• [Problem requirements] Your answer should be the lines from the one containing "72: (19, 158, 1.16)" through the final line below, copied exactly.

• [Source material]

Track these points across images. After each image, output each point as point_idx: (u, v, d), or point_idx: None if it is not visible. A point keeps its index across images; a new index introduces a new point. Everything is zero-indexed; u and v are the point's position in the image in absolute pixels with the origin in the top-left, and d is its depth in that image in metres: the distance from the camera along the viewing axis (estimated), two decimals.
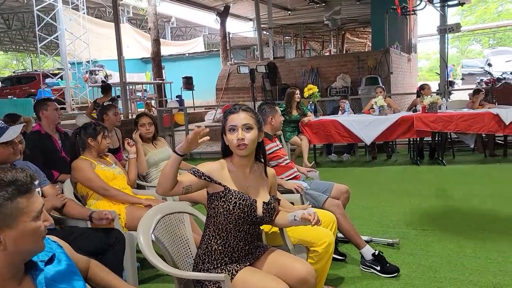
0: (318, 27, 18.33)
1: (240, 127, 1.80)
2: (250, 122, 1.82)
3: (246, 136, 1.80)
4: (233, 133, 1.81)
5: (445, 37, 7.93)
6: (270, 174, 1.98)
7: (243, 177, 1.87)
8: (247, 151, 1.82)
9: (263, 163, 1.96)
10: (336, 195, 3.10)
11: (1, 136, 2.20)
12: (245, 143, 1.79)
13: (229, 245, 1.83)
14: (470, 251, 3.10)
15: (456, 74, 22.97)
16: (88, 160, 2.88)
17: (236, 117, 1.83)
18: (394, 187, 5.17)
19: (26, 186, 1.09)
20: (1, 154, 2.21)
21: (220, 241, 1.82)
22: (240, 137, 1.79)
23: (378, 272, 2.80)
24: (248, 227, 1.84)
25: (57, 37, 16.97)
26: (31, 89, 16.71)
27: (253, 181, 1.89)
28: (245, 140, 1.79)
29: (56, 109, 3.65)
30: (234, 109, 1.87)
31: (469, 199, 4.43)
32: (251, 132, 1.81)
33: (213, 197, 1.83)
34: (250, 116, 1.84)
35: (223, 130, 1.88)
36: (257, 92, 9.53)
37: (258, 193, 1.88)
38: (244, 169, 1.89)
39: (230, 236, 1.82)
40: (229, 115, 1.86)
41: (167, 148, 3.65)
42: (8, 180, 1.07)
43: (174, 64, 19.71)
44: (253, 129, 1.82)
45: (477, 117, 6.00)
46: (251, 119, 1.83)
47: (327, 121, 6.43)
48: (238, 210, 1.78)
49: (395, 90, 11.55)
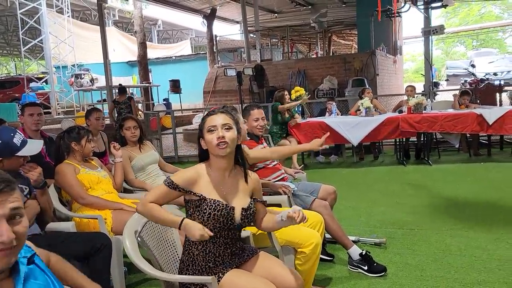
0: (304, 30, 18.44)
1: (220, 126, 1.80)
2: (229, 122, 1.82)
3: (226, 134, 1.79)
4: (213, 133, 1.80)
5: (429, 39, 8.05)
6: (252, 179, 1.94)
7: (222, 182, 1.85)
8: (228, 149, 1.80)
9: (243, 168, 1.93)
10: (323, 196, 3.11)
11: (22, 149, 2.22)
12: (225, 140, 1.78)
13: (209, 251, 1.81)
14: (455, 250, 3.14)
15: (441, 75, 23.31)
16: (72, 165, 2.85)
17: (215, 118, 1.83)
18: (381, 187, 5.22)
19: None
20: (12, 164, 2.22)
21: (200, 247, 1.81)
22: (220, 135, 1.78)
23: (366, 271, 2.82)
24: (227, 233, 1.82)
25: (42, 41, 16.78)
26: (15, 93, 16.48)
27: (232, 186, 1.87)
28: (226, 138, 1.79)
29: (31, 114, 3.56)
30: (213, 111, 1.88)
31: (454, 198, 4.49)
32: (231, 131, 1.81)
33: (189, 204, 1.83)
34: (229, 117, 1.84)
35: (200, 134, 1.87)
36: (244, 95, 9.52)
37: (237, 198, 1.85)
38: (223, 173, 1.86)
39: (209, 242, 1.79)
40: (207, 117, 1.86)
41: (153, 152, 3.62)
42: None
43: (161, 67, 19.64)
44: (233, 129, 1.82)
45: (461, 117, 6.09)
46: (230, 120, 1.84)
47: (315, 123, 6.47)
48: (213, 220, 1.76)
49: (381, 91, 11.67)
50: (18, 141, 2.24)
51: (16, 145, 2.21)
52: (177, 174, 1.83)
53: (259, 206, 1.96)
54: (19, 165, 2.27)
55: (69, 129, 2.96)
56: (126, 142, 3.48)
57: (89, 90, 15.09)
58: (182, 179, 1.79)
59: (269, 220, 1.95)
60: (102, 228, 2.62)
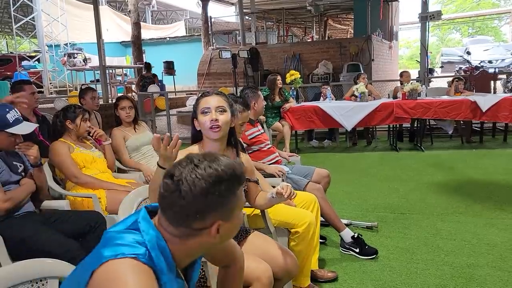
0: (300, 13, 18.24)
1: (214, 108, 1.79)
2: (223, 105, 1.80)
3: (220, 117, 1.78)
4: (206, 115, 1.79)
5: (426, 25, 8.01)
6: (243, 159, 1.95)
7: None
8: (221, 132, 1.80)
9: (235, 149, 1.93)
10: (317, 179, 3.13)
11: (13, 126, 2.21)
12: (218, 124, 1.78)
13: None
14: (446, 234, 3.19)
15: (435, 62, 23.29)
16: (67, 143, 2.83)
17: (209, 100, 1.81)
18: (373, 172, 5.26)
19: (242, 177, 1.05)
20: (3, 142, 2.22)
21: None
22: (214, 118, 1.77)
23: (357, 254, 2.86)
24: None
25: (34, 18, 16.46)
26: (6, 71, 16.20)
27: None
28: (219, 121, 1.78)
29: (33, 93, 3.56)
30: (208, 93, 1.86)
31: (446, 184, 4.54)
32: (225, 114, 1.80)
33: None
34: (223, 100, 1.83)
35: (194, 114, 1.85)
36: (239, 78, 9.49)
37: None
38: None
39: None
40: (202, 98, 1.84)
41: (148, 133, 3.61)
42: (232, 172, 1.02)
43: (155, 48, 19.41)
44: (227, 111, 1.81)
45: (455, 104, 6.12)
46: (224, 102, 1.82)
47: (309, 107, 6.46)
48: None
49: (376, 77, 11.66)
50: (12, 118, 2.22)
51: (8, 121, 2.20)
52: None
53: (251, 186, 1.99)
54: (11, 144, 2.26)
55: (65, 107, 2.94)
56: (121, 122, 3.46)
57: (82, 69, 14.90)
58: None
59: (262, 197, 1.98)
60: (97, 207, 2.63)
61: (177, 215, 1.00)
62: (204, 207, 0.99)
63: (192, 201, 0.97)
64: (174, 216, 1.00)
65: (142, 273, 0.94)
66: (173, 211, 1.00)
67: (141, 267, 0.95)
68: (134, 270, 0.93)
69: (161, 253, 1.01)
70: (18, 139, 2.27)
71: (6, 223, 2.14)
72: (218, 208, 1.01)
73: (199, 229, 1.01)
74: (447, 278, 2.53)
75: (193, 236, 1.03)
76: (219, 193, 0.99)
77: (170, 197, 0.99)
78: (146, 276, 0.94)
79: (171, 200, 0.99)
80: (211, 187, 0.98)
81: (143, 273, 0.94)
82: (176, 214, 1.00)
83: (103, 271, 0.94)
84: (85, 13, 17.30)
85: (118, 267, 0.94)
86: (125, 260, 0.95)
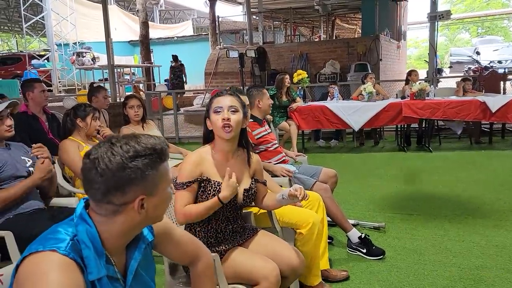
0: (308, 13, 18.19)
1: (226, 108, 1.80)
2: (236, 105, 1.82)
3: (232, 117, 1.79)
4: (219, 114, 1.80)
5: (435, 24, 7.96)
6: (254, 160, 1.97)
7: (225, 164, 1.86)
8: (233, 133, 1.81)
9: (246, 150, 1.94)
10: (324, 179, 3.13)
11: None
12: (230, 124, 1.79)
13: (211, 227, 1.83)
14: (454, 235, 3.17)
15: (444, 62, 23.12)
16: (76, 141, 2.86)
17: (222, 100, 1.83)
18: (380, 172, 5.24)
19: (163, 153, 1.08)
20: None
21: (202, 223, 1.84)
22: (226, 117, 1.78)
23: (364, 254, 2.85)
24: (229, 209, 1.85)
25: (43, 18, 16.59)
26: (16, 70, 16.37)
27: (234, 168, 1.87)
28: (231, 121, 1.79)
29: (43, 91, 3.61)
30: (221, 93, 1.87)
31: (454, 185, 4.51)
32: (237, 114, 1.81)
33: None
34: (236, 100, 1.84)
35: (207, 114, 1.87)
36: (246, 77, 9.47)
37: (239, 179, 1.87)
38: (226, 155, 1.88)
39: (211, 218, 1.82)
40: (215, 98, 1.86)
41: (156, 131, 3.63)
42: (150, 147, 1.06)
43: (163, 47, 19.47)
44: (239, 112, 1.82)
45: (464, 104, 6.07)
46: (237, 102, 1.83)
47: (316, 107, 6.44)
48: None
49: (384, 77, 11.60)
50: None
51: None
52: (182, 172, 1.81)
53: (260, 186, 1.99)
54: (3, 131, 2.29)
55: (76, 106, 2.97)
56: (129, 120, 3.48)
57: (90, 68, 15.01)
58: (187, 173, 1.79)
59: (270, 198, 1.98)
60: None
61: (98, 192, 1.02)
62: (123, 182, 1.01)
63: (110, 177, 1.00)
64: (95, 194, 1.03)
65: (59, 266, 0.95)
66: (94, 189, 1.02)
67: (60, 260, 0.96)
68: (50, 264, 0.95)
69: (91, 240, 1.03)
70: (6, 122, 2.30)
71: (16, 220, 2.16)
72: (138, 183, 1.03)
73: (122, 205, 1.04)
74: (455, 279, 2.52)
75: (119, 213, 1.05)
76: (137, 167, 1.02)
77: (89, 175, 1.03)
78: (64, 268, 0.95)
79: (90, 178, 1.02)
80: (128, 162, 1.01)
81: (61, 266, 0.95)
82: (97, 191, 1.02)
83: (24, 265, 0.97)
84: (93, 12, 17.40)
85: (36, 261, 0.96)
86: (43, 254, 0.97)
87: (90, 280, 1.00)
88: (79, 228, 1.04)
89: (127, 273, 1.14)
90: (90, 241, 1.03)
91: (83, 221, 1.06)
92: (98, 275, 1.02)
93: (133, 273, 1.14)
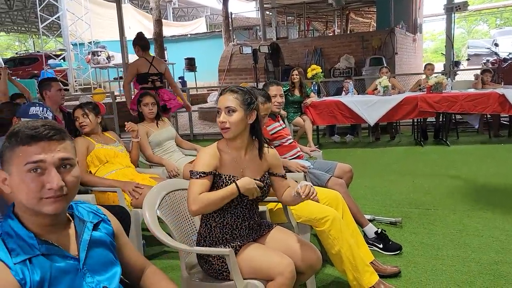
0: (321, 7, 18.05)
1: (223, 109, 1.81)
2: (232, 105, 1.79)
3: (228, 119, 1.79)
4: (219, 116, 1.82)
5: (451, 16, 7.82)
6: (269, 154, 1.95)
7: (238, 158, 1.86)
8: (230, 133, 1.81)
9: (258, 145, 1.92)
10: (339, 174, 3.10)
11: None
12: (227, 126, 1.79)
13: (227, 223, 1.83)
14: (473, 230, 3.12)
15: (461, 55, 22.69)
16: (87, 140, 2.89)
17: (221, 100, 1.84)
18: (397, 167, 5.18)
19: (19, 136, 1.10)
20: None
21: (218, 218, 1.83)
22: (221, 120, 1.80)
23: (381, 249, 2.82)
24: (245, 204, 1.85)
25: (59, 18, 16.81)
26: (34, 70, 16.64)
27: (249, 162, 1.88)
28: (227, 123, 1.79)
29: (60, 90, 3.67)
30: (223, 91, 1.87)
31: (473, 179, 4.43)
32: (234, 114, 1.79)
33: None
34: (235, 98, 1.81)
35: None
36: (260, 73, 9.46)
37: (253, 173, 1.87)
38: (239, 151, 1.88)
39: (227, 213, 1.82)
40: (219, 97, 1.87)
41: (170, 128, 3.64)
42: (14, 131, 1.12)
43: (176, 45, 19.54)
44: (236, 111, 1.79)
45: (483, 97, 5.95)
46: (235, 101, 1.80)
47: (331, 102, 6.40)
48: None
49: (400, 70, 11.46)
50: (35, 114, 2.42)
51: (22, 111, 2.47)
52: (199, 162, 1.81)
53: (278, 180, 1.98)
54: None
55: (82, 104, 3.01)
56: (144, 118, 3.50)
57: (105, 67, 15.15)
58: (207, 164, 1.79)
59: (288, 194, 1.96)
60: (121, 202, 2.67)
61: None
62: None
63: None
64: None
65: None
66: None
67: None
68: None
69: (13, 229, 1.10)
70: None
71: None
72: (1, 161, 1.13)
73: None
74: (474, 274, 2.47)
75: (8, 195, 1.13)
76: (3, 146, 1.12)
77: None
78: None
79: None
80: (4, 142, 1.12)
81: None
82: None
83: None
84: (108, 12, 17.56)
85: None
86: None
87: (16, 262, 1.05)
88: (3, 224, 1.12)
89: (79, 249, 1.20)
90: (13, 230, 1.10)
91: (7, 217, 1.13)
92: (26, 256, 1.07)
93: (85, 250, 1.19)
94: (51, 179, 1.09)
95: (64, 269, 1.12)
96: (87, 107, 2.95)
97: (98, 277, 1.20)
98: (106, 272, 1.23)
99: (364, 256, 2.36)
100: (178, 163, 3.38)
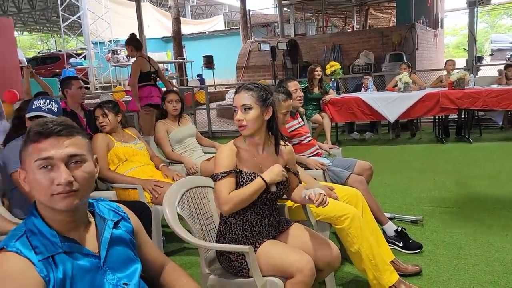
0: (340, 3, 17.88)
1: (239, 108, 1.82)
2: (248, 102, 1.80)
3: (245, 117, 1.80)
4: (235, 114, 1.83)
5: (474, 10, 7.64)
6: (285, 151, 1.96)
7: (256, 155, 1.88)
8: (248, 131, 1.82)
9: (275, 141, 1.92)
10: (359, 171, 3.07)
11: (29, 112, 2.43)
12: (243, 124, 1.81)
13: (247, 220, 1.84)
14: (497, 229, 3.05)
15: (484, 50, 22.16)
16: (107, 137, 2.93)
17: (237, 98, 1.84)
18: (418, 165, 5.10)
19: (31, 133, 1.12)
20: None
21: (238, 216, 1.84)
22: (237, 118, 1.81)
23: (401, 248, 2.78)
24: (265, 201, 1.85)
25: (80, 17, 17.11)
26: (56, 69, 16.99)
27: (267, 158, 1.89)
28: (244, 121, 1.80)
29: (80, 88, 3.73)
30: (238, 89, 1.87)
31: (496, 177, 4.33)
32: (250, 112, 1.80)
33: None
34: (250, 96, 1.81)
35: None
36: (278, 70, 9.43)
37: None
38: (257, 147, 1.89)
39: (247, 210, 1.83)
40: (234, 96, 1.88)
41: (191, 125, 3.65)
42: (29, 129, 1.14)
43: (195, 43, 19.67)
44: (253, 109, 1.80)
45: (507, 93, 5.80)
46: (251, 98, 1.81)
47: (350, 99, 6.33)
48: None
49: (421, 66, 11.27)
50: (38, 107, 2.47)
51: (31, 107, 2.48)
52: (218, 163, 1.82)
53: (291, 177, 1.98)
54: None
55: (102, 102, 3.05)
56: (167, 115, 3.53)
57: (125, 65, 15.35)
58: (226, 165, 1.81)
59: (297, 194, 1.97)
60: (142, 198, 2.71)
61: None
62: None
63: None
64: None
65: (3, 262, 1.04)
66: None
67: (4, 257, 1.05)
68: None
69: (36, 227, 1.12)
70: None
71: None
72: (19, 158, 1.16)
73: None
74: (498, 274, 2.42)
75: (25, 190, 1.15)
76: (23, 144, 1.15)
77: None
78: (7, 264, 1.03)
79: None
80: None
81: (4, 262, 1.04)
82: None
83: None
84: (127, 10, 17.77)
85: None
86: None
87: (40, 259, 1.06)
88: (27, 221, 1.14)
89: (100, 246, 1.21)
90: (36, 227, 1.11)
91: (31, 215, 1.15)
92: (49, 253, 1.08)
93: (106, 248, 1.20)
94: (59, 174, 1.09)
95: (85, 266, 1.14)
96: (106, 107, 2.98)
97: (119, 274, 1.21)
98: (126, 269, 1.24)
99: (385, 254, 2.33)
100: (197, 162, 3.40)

• [Solution below]
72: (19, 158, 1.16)
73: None
74: (498, 274, 2.42)
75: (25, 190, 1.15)
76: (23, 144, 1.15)
77: None
78: (7, 264, 1.03)
79: None
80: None
81: (4, 262, 1.04)
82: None
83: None
84: (127, 10, 17.77)
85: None
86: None
87: (40, 259, 1.06)
88: (27, 221, 1.14)
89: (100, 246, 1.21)
90: (36, 227, 1.11)
91: (31, 215, 1.15)
92: (49, 253, 1.08)
93: (106, 248, 1.20)
94: (59, 174, 1.09)
95: (85, 266, 1.14)
96: (106, 107, 2.98)
97: (119, 274, 1.21)
98: (126, 269, 1.24)
99: (385, 254, 2.33)
100: (197, 162, 3.40)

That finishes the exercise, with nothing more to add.